This section provides code to compare results across both benchmarks.

In [None]:
def combined_analysis(bright_df, nanobeir_df):
    """Create combined analysis of BRIGHT and NanoBEIR results"""
    if bright_df.empty or nanobeir_df.empty:
        log_with_timestamp("Missing data for combined analysis", "WARNING")
        return
    
    log_with_timestamp("Creating combined analysis", "ANALYSIS")
    
    # Calculate average BRIGHT scores per model
    bright_avg = bright_df.groupby('Model')['nDCG@10'].mean().reset_index()
    bright_avg['Benchmark'] = 'BRIGHT'
    
    # Prepare NanoBEIR data
    nanobeir_avg = nanobeir_df[['Model', 'nDCG@10']].copy()
    nanobeir_avg['Benchmark'] = 'NanoBEIR'
    
    # Combine data
    combined = pd.concat([bright_avg, nanobeir_avg])
    
    # Create comparison plot
    plt.figure(figsize=(14, 8))
    sns.barplot(data=combined, x='Model', y='nDCG@10', hue='Benchmark')
    plt.title('Comparison of Model Performance Across Benchmarks', fontsize=16)
    plt.ylabel('Average nDCG@10 (%)')
    plt.xlabel('Model')
    plt.xticks(rotation=45, ha='right')
    plt.grid(axis='y', linestyle='--', alpha=0.7)
    plt.tight_layout()
    plt.savefig(os.path.join(OUTPUT_DIR, 'combined_benchmark_comparison.png'), dpi=300, bbox_inches='tight')
    plt.show()
    
    # Create summary table
    summary = combined.pivot_table(values='nDCG@10', index='Model', columns='Benchmark')
    summary['Overall Average'] = summary.mean(axis=1)
    
    print('\nCombined Benchmark Summary:')
    display(summary.round(2).sort_values('Overall Average', ascending=False))
    
    # Save summary
    summary.to_csv(os.path.join(OUTPUT_DIR, 'combined_benchmark_summary.csv'))
    
    log_with_timestamp("Combined analysis completed", "COMPLETE")

In [None]:
# Uncomment to run combined analysis if both benchmarks have been evaluated
# if 'nanobeir_df' in locals():
#     combined_analysis(results_df, nanobeir_df)

## 11. Conclusion

This notebook has implemented the evaluation of embedding models on the BRIGHT benchmark following the original author's reference implementation. The key findings are:

1. **Methodology**: We used MTEB to load BRIGHT tasks and PyLate with PLAID indexing for ColBERT models, exactly matching the reference implementation.

2. **Models Evaluated**:
   - Late-Interaction: `Reason-ModernColBERT`, `GTE-ModernColBERT-v1`
   - Dense: `jina-embeddings-v3`, `Qwen3-Embedding-0.6B`

3. **Key Results**: (See the summary tables and visualizations above)

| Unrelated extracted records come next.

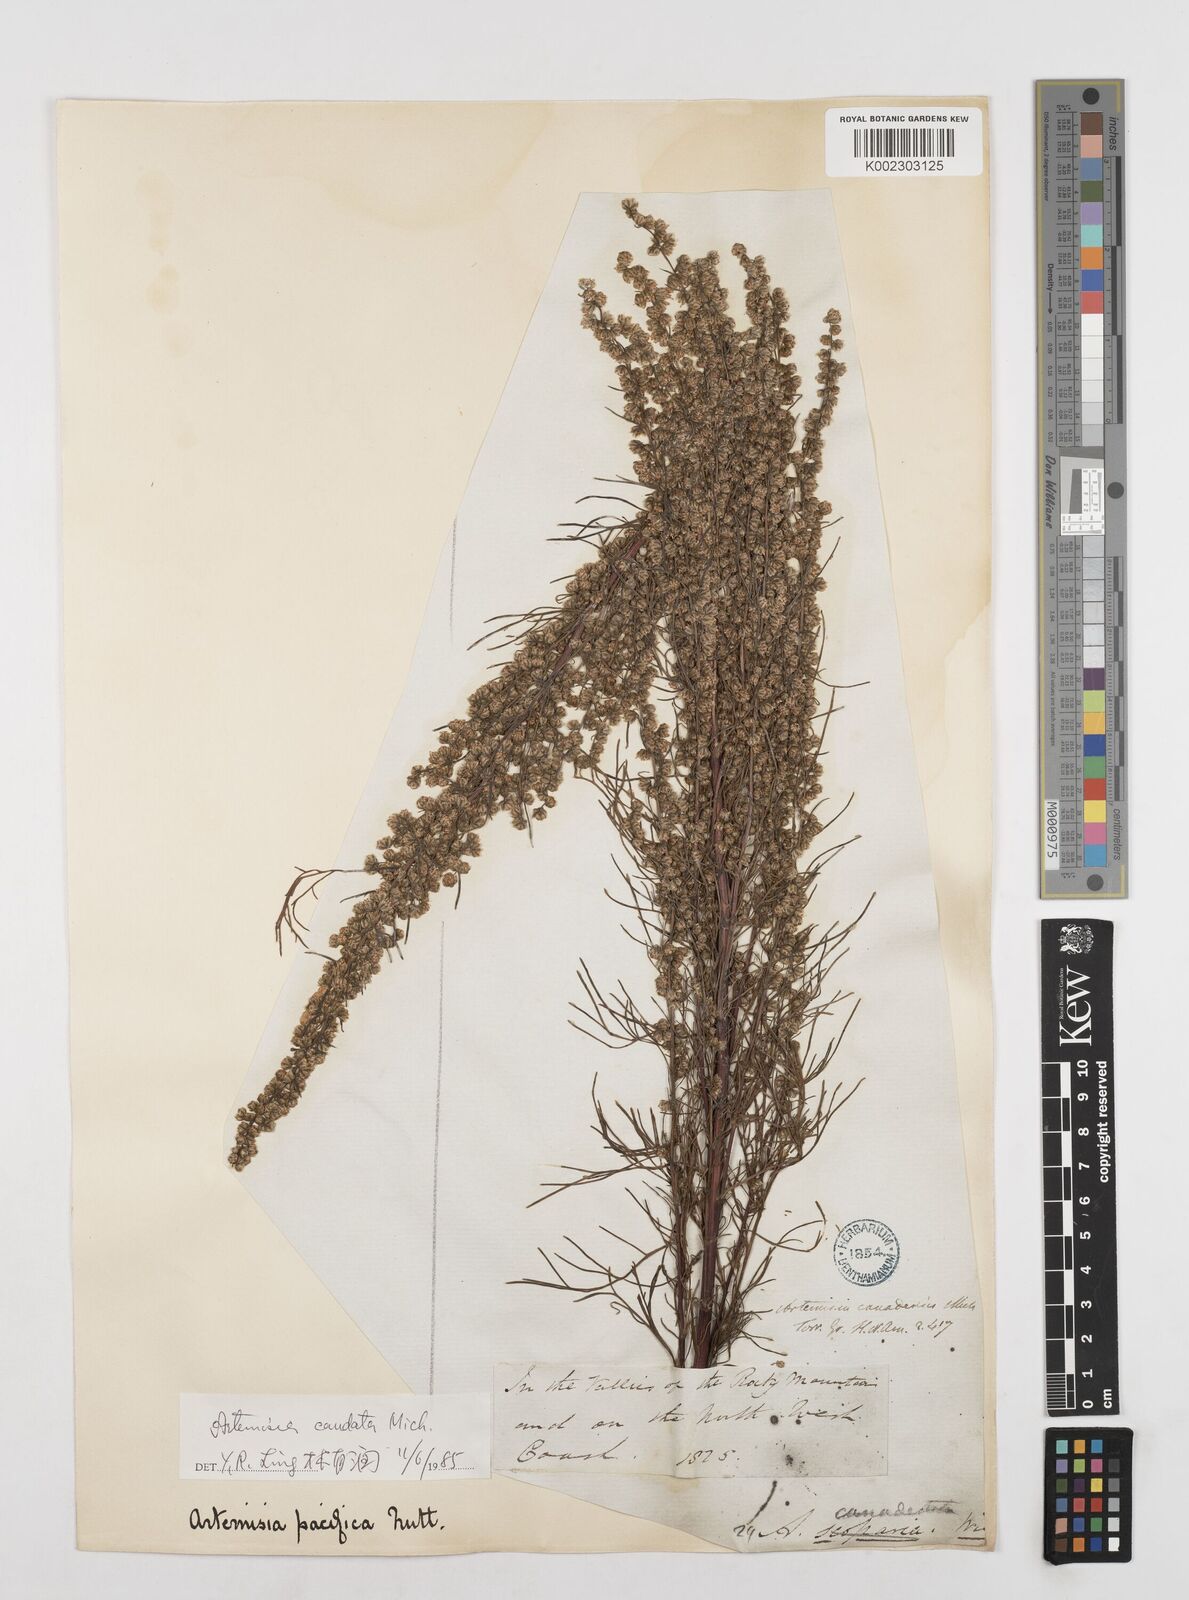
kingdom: Plantae
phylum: Tracheophyta
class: Magnoliopsida
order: Asterales
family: Asteraceae
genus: Artemisia
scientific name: Artemisia campestris
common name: Field wormwood
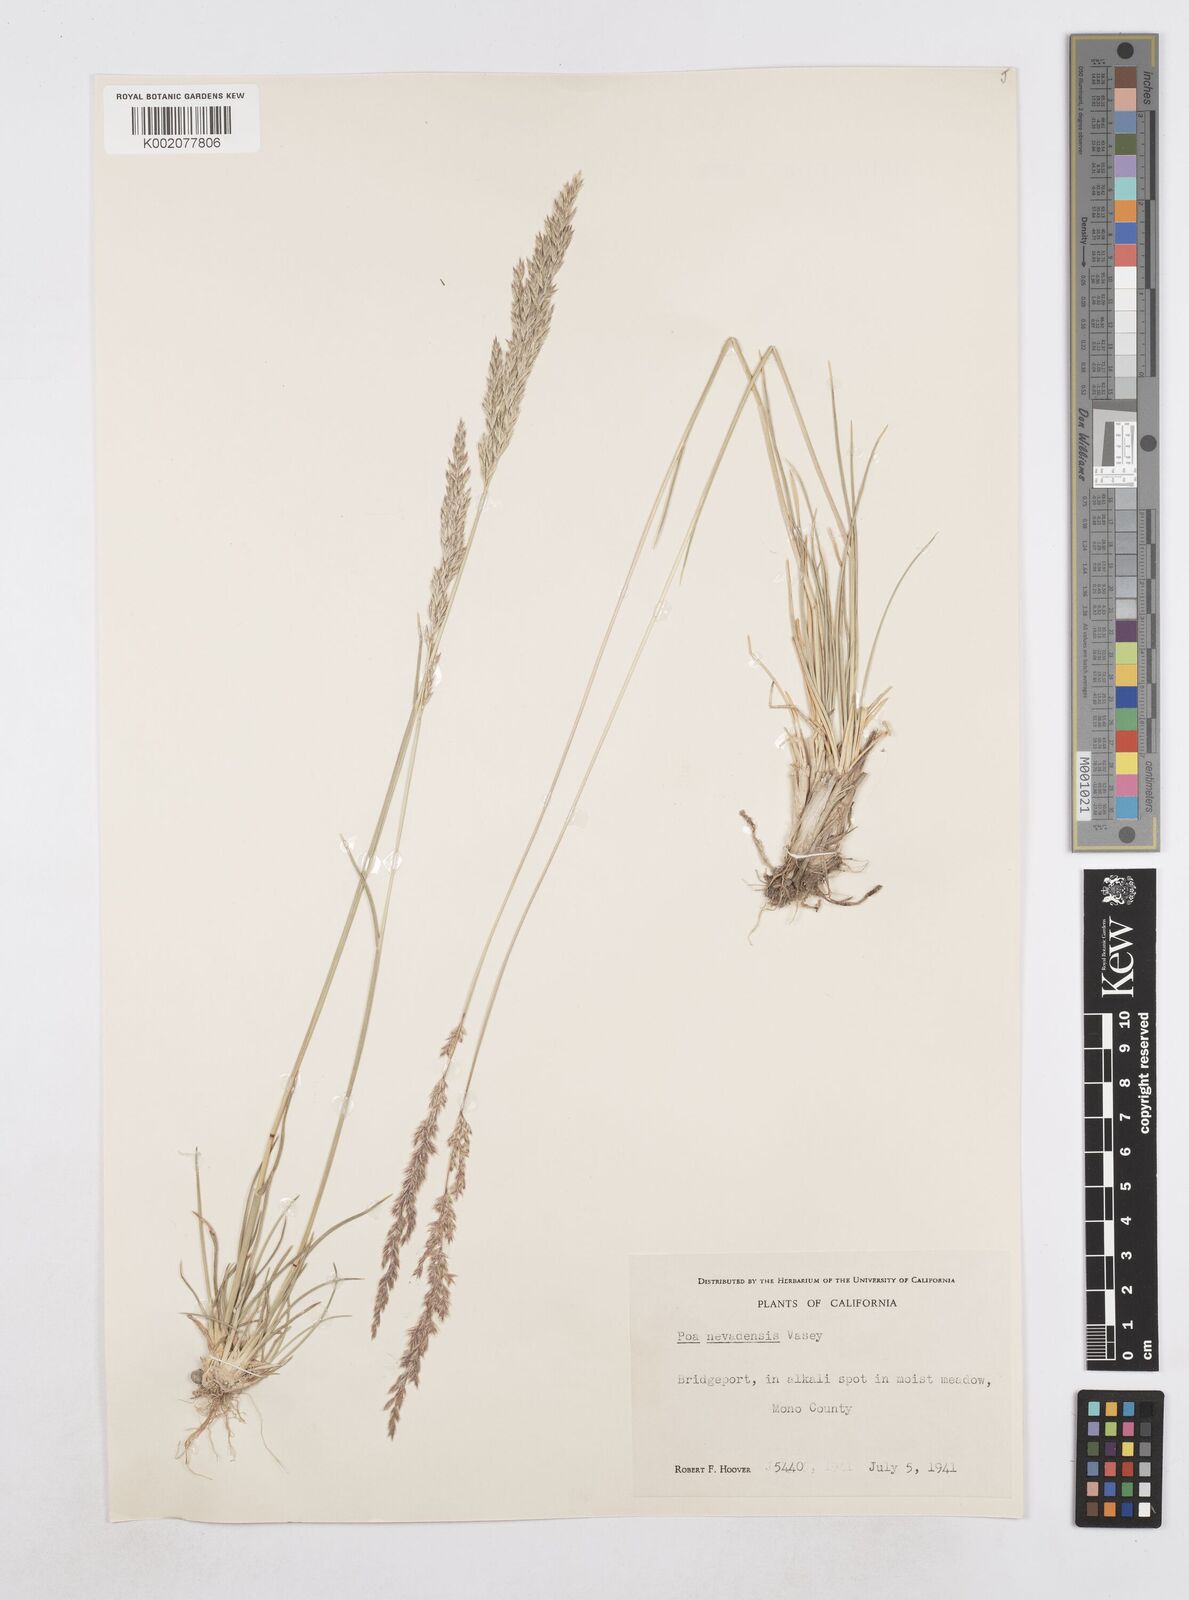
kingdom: Plantae
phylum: Tracheophyta
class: Liliopsida
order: Poales
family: Poaceae
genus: Poa
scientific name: Poa secunda
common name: Sandberg bluegrass
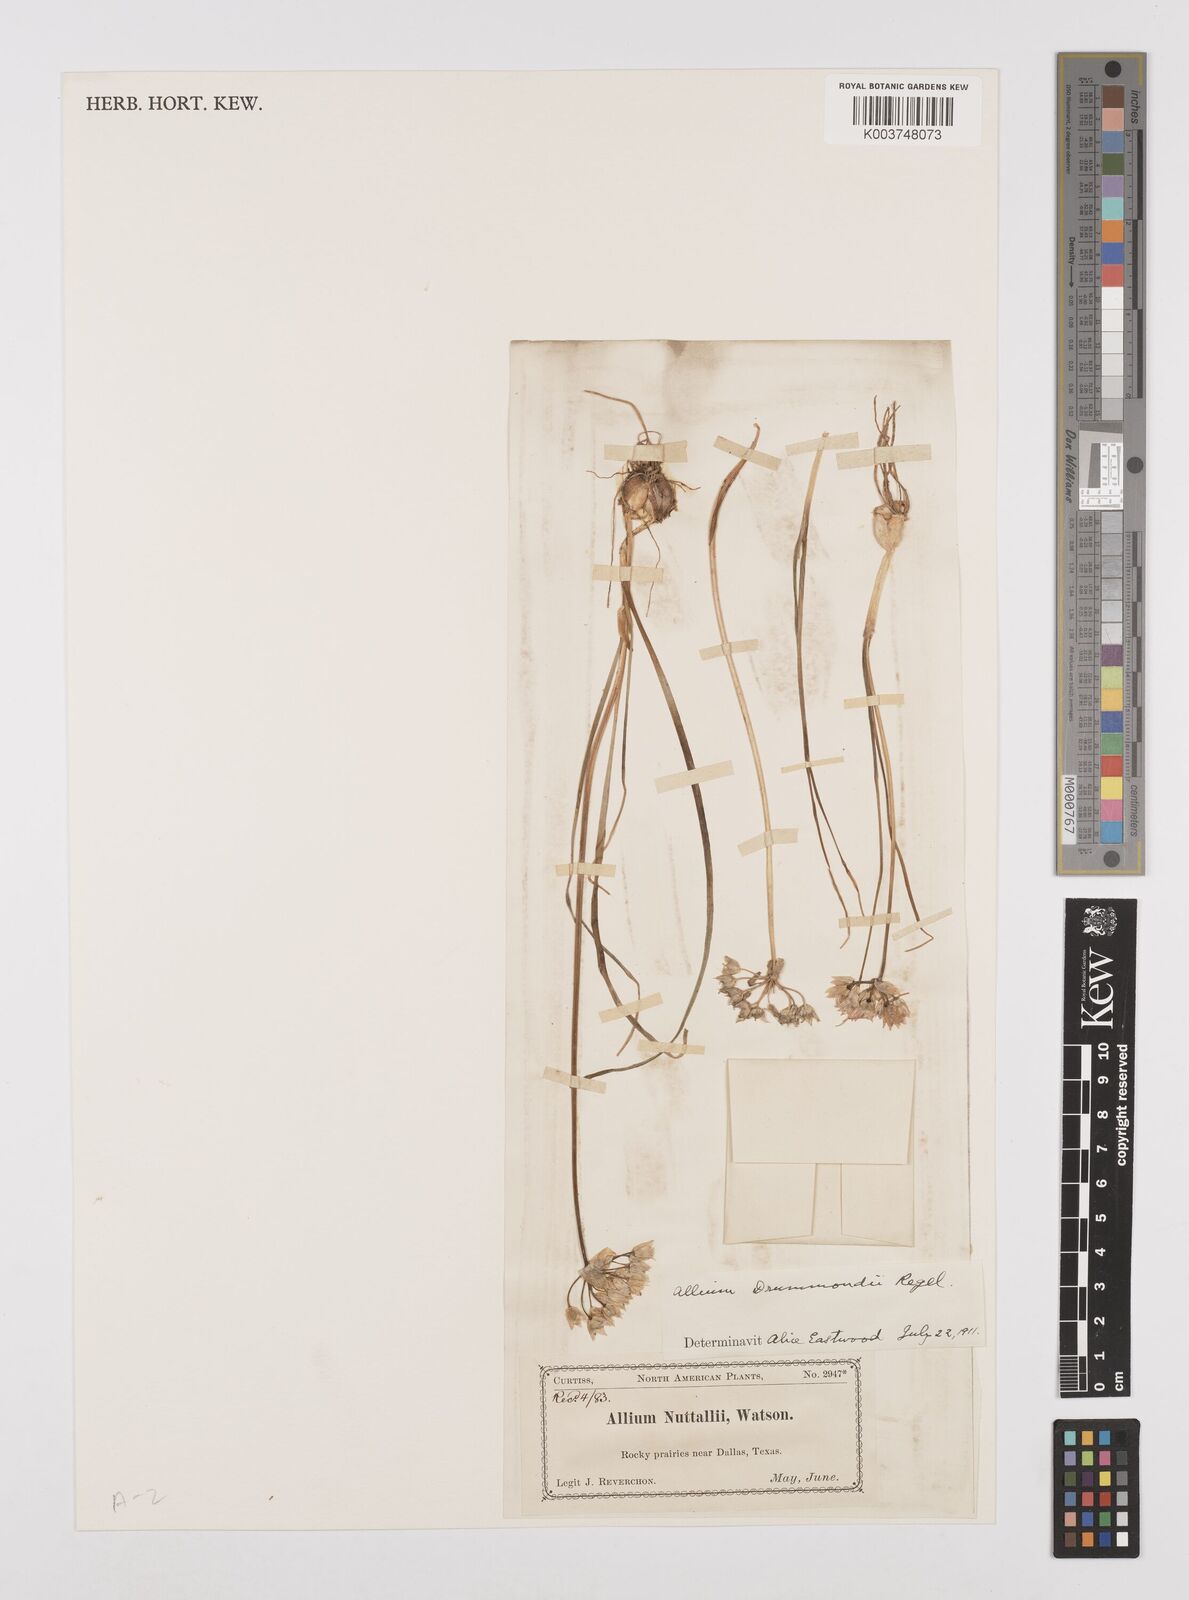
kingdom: Plantae
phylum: Tracheophyta
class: Liliopsida
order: Asparagales
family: Amaryllidaceae
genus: Allium
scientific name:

4. **Implementation Details**:
   - Proper memory management to avoid OOM issues
   - Comprehensive logging for debugging
   - Robust error handling
   - Results saved in standard formats
   - Visualizations for easy comparison

All results are saved in the `bright_evaluation_results` directory for further analysis.